Dil kurultayı toplanmak üzereydi.Kurultayı hazırlayanların ricası üzerine, Hüseyin Cahit de dil davasına dair fikirlerini, mütalaalarını yazmış göndermişti.Fakat bu fikirler aşırı kurultaycıların düşüncelerine uymuyordu.Hüseyin Cahit, öteden beri olduğu gibi Türkçe’yi sadeleştirmek ve konuşma diline yaklaştırmak gibi, özelleştirme zorlamalarına, hele konuşma dili kelimelerine dokunulmasına taraftar değildi.

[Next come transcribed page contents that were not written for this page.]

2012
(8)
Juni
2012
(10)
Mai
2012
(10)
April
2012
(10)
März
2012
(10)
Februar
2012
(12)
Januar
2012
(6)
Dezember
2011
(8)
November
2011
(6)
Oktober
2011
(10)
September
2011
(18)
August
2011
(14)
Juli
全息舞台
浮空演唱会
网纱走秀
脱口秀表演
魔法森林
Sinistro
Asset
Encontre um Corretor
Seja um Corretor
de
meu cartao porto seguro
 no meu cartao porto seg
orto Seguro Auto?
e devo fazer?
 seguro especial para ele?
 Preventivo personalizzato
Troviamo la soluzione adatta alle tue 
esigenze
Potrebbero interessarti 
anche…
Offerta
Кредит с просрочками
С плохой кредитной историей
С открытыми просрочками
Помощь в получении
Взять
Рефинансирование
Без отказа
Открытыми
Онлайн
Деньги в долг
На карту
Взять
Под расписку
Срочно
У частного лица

Hüseyin Cahit’in bu yazısını Atatürk’e de okuyan kurultaycılar zaten bir takım siyasi sebeplerle aralarının açık olduğunu fırsat bilerek
”- İşte dil davasını baltalıyor.Dil meselesine askerlerin karışmaya hakkı yoktur!…” diyor, şeklinde kışkırtıcı telkinlerde bulunmuşlardı.
Bunun üzerine Atatürk, kurultaycılarla Hüseyin Cahit’in karşılaştırılmalarını ve büyük toplantıda, iki tarafında, davalarını savunmalarını istemişti.
Ve o gün, kurultaycıların, Hüseyin Cahit karşısında bocaladıklarını gören Atatürk, bizzat kendisininde benimsediği davanın sarsılır gibi olduğunu görünce, Dolmabahşçe sarayının bir odasında hasta yatmakta olan en kuvvetli taraftarlarından, meşhu dilci Samih Rıfat’ı çağırtarak:”Bütün kuvvetini toplayıp, cevap vermesini” rica etmiştir.
Samih Rıfat da, kendine has kuvvetli belagatı ve olanca kuvvetiyle davayı müdafaa etmiş, kurultaycılarda, mütemadiyen alkışlayarak, işin sonunu getirdiklerini kanaat ederek toplantı sonunda da Atatürk’e:
-Paşam,Hüseyin Cahit işte bugün bitti.Artık öldür.Davayı kaybetti!.. diye sevinç izhar etmişlersede, Atatürk’ün hiçbir sesi çıkmamıştı.
Ancak, bira sonra, kendi aralarında toplandıkları zaman, Atatürk, duvardaki karatahtayı göstererek hitapla şöyle demişti:
-Hüseyin Cahit Bey ne yaptı, biliyor musnuz? Nasıl sınıfta hoca karatahta üzerine birşeyler yazar,sonra onları silgiyle siler… İşte, hepimizi böyle silgiden geçirdi!…
Atatürk yenilmeyi hiç sevmeyen bir insandı.Fakat, doğru karşısında, eğrinin yenilmeye mahkum olduğunu kabul ederdi.Hatta yenen hasmı olsa bile.